The vegetation here is unlike anything in our databases. Broad-leafed canopies in deep greens that feel almost too vivid, root systems that seem to communicate through the soil. Every few hundred meters, a new biome. The ring doesn't do monotony.

Terrain Survey

Eastern Ridge

Terracotta cliffs rising 400m above the ring floor. Ancient sediment layers tell stories older than the ring itself.

// 47.3°N elev: +412m

Verdant Basin

Dense botanical ecosystem where canopy coverage blocks 80% of ring-light. Life here is loud and perpetual.

// 46.8°N elev: -28m

Spire Fields

Narrow rock formations jutting from flat plains. Wind-carved over millennia into impossible needle-shapes.

// 48.1°N elev: +88m

Flora Catalog

The botanical team has been losing their minds (in the best way). We've cataloged over 200 species in just the first week, and honestly, half of them seem to defy what we thought we knew about photosynthesis. The ring provides constant light from its star -- no night cycle -- so the plants have evolved differently. Some "sleep" by folding inward, others just keep growing. It's beautiful and a little terrifying.

Helioturn Canopy

// sp. helio_rotundus

Broad-leaf specimen that tracks the star's position along the ring arc. Leaves rotate 180° daily.

Terracotta Bloom

// sp. argilla_floris

Clay-colored flowering body. Roots extend up to 12m. Blooms perpetually under constant ring-light.

Veil Fern

// sp. velum_filix

Translucent fronds creating curtain-like canopies. Spore release synchronized to atmospheric tides.

Dispatch from the Ring

The thing nobody tells you about living on a ringworld is the sky. There's no horizon in the traditional sense -- just an upward curve that eventually becomes the other side of the ring. At night (well, what passes for night when engineers dim the star-panels), you can see the lights of settlements thousands of kilometers away, arcing overhead like a luminous bridge.
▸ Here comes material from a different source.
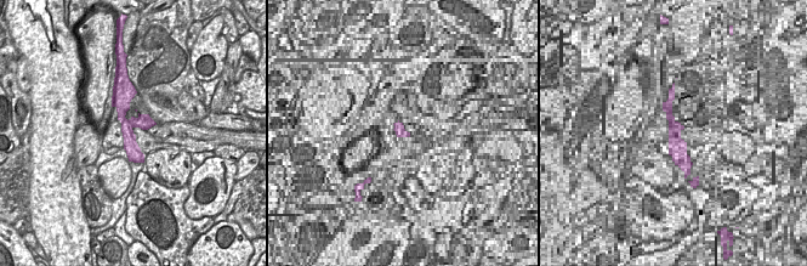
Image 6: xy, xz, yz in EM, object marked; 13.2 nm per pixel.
{"width_nm": 200, "act": "cleave", "pic": 4, "on": [80, 71], "found": "a second cell is stuck on"}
"We walked for three days along the Eastern Ridge. On the third morning, we looked back and could still see our camp -- not behind us, but above us, reflected in the ring's curvature. That's when the scale of this place truly hit." — Dr. Kael Voss, Lead Cartographer

Communication with the other expedition teams has been intermittent. The ring's own electromagnetic field plays havoc with radio, so we've been relying on line-of-sight optical links. There's something poetic about it -- using light to talk across a world built around a star.

transmission_log_042

// signal_type: optical_burst
// origin: eastern_ridge_camp_alpha
// destination: verdant_basin_outpost
// message: "flora samples secured. returning day 12."